For each line in the data below that holds "XANG", return a copy.

(Data entries)

::::

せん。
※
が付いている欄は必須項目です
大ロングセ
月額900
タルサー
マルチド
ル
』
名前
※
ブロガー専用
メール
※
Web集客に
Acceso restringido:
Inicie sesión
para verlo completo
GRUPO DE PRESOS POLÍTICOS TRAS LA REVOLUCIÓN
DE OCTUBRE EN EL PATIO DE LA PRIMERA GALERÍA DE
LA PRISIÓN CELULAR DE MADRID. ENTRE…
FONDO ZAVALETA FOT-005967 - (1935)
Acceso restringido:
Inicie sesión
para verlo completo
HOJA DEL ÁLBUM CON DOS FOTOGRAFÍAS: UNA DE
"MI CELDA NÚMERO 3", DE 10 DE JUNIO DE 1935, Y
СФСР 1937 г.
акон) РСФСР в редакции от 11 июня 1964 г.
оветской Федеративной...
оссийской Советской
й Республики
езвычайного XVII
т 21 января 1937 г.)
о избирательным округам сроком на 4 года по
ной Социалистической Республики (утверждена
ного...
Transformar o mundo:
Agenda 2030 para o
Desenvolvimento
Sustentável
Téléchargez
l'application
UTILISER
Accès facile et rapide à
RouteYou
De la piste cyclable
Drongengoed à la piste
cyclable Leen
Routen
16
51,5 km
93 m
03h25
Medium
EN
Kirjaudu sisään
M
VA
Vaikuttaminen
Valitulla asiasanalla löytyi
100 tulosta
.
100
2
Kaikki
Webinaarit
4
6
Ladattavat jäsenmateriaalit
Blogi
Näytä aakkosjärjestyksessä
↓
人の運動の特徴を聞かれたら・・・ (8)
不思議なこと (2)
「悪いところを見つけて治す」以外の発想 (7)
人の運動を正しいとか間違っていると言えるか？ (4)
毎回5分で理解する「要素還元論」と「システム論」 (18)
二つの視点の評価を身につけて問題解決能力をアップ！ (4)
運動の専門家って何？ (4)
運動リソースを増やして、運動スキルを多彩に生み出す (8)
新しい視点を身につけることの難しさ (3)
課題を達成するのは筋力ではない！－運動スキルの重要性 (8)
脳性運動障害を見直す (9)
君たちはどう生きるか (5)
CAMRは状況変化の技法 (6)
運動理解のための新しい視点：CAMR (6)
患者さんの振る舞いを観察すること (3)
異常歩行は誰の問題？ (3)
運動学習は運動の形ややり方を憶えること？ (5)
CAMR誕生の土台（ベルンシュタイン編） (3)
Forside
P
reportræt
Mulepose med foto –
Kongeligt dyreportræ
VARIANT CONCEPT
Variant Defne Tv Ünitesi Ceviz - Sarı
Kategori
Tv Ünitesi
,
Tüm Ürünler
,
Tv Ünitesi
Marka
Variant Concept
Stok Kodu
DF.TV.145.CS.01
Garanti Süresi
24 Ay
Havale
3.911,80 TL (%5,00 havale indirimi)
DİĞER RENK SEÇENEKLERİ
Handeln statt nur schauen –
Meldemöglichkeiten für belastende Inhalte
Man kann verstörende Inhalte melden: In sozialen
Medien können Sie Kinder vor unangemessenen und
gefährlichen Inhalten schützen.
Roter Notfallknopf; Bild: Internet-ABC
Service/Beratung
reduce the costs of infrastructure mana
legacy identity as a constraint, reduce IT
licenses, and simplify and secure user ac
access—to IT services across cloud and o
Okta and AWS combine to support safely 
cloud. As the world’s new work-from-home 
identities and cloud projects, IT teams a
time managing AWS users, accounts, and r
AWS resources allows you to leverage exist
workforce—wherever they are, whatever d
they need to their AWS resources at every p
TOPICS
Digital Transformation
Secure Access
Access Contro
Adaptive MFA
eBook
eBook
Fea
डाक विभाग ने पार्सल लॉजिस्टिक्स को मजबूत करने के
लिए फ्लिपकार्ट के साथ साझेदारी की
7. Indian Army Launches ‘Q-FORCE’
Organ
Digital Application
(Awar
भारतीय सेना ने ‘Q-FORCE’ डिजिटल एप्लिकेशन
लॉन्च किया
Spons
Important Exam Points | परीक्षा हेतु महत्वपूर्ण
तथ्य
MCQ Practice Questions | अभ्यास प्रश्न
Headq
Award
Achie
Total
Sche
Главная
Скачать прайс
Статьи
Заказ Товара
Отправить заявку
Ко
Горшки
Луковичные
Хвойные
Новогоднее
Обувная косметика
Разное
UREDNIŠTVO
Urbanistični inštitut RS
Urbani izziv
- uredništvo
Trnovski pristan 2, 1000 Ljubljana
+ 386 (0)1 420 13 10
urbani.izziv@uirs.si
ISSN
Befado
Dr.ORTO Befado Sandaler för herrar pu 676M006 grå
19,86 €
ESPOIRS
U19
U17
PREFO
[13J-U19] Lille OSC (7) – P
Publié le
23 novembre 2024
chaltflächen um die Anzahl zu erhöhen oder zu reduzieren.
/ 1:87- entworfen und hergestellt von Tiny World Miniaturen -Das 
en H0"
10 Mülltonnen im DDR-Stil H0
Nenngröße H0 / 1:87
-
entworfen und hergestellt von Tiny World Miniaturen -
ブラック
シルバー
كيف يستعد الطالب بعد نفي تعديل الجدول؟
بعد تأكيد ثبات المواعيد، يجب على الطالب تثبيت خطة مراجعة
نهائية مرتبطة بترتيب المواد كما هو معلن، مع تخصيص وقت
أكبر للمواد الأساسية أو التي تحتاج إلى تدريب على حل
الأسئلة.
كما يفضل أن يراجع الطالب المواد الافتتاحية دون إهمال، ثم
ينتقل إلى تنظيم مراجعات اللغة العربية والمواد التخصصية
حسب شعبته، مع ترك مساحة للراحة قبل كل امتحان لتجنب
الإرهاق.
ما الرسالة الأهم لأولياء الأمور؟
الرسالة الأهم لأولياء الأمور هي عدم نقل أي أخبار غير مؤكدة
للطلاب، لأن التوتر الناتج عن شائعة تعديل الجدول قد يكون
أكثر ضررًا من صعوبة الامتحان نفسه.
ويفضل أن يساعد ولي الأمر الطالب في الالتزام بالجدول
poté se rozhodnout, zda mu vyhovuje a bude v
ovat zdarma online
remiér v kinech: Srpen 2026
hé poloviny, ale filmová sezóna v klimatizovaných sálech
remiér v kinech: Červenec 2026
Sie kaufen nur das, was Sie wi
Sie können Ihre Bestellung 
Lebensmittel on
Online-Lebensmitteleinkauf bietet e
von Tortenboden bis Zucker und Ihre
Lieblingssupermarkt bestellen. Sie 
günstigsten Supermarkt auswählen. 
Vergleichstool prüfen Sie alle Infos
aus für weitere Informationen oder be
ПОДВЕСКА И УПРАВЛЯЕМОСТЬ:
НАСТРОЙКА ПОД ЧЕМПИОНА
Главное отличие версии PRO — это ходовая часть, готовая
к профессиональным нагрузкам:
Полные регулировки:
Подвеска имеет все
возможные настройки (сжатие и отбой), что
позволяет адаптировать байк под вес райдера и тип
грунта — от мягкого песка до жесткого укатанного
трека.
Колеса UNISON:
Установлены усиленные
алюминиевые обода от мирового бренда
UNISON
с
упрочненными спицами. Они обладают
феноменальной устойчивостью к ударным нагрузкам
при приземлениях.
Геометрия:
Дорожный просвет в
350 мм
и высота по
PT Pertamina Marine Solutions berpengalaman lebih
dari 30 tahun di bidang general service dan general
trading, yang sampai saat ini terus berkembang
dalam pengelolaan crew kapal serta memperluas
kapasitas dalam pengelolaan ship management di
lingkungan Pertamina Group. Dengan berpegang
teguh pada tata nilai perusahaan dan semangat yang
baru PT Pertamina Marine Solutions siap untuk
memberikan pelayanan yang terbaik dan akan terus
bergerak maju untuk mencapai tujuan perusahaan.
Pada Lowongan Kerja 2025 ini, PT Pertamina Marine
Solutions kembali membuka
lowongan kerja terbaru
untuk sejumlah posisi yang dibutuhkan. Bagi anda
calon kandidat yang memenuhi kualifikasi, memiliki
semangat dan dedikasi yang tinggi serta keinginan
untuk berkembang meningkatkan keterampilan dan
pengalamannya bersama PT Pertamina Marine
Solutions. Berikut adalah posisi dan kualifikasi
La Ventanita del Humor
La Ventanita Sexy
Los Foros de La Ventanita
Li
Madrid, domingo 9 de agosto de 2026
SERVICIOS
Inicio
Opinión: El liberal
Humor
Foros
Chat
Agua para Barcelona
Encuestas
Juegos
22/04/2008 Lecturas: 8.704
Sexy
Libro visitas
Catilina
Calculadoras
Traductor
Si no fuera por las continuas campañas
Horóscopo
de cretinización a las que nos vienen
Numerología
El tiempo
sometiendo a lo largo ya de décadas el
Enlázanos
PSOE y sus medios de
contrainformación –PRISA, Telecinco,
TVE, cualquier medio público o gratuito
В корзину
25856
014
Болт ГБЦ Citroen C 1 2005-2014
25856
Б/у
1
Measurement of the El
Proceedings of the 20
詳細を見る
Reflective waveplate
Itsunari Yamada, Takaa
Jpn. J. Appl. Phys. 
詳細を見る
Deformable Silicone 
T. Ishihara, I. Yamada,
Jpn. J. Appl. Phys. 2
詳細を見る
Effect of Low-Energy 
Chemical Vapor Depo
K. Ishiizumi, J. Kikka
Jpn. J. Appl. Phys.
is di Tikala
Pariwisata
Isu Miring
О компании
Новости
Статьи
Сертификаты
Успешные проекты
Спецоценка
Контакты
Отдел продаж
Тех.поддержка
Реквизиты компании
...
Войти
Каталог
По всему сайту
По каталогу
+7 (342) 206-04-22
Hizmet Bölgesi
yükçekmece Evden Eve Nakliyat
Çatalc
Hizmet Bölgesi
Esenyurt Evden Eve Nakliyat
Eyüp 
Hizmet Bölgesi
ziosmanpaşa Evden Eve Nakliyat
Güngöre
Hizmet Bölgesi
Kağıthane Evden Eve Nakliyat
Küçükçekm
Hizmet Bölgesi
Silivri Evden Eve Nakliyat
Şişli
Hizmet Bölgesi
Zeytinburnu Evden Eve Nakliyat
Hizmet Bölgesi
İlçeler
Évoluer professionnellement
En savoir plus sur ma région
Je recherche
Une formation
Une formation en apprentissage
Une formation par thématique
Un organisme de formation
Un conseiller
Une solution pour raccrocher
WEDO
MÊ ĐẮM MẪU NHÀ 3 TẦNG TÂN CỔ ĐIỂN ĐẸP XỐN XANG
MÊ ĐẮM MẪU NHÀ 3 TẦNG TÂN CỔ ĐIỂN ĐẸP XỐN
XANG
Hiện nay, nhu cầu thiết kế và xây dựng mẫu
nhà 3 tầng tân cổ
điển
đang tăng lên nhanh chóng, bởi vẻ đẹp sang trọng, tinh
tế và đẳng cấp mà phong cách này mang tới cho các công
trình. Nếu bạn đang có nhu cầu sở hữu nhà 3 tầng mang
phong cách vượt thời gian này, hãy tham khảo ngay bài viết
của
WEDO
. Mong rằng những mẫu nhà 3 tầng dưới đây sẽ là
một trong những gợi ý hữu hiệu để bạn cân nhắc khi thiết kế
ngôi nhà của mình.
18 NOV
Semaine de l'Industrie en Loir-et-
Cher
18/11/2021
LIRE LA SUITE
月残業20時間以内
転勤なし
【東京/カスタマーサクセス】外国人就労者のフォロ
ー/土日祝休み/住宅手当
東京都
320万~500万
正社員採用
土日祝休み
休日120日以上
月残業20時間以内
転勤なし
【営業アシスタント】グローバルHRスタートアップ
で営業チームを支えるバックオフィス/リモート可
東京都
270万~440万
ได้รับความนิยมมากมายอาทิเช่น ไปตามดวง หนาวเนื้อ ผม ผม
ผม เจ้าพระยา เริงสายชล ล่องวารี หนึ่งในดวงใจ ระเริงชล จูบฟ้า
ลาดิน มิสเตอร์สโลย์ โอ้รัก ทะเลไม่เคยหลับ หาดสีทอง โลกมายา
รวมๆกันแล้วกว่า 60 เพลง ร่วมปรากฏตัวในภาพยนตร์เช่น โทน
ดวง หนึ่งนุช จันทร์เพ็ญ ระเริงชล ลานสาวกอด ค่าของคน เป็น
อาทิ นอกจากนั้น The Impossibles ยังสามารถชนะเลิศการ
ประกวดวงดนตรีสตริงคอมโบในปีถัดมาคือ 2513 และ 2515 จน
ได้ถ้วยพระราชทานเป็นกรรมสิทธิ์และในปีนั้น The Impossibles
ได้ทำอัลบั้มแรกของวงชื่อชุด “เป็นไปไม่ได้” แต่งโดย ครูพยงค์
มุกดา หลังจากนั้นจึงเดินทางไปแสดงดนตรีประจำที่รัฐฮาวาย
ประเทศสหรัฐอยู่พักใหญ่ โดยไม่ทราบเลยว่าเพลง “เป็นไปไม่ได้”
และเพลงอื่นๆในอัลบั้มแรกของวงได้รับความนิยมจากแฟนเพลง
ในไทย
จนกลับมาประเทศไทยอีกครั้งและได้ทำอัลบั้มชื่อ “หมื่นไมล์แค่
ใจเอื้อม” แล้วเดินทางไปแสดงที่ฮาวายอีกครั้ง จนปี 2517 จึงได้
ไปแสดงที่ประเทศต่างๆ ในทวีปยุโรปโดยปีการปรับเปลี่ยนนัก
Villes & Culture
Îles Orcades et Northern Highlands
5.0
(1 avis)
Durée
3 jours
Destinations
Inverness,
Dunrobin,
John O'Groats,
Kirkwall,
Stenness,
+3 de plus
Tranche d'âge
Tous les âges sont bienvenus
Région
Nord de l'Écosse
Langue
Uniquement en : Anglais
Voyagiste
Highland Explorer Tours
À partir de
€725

::::

→ **EXERCISE OUTPUT**
MÊ ĐẮM MẪU NHÀ 3 TẦNG TÂN CỔ ĐIỂN ĐẸP XỐN XANG
XANG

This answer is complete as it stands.